En los casos que mencionamos, los gobiernos de todos los países que han sido objeto de estas incursiones manifestaron su protesta, aunque con diferentes grados de vehemencia. Los iraquíes --y en particular las autoridades de la región autónoma de Kurdistán--, que ven en estos rebeldes un incordio, le han pedido amablemente a Turquía que retire sus tropas y, en busca de un avenimiento, el presidente de Irak viaja esta semana a Ankara a reunirse con su homólogo turco. La Autoridad Palestina, ante el número de muertos (más de un centenar) que dejaron los israelíes en su incursión, se sintió obligada a suspender unilateralmente las conversaciones con Israel, para dos días después anunciar que estaba en disposición de volver a conversar siempre y cuando Israel se abstuviera de llevar a cabo operaciones masivas que afectaran a la población civil. La reacción de Ecuador (e, inconcebiblemente, la de Venezuela y Nicaragua) fue la más dramática y desproporcionada de las tres, debido acaso a un mayor grado de contubernio entre el gobierno de ese país y los rebeldes colombianos atacados en su territorio.

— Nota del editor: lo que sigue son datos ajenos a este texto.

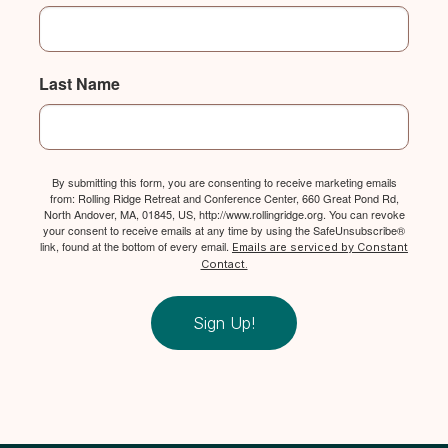
Last Name
By submitting this form, you are consenting to receive marketing emails
from: Rolling Ridge Retreat and Conference Center, 660 Great Pond Rd,
North Andover, MA, 01845, US, http://www.rollingridge.org. You can revoke
your consent to receive emails at any time by using the SafeUnsubscribe®
link, found at the bottom of every email.
Emails are serviced by Constant
Contact.
Sign Up!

Todos estos incidentes de los últimos días sirven para resucitar un antiguo dilema: ¿tienen derecho los estados a defenderse más allá de sus fronteras, o deben respetar la inviolabilidad del territorio extranjero aunque le sirva de santuario a sus más jurados enemigos? Sobre el particular deben haberse escrito una buena cantidad de tratados y ensayos que defiendan, con sobrados argumentos y precedentes, ambos puntos de vista; ejercicio retórico que los diplomáticos suponen que justifica la existencia de su profesión.
Siempre he creído que la seguridad de las naciones y el bienestar de los individuos debe prevalecer por encima de una demarcación territorial, que muchas veces no pasa de ser una línea ficticia impuesta o establecida por algún disputable protocolo. Esa frontera sólo es respetable si quienes la comparten están mutuamente comprometidos en preservar su sacralidad, y se convierte en una patética ficción si una de las partes ampara en su territorio a los que se proponen la destrucción del estado limítrofe. Ya sea por impotencia para frenar la actividad de elementos hostiles al país vecino (como es el caso de la Autoridad Palestina en relación con los ataques que lleva a cabo Hamás contra Israel), o de la abierta complicidad con esos elementos (como sucede en Ecuador y, por confesión propia del jefe de gobierno, en Venezuela), una frontera no puede servir, creo yo, para salvaguardar la agresión ni concederle impunidad a sus perpetradores.
En estos acontecimientos recientes no tengo duda de que la razón --no siempre respaldada por el derecho internacional-- está de parte de las naciones que han emprendido acciones punitivas extraterritoriales contra sus enemigos, cuya tolerada existencia en cualquier país compromete seriamente la neutralidad de éste y la respetabilidad de sus fronteras.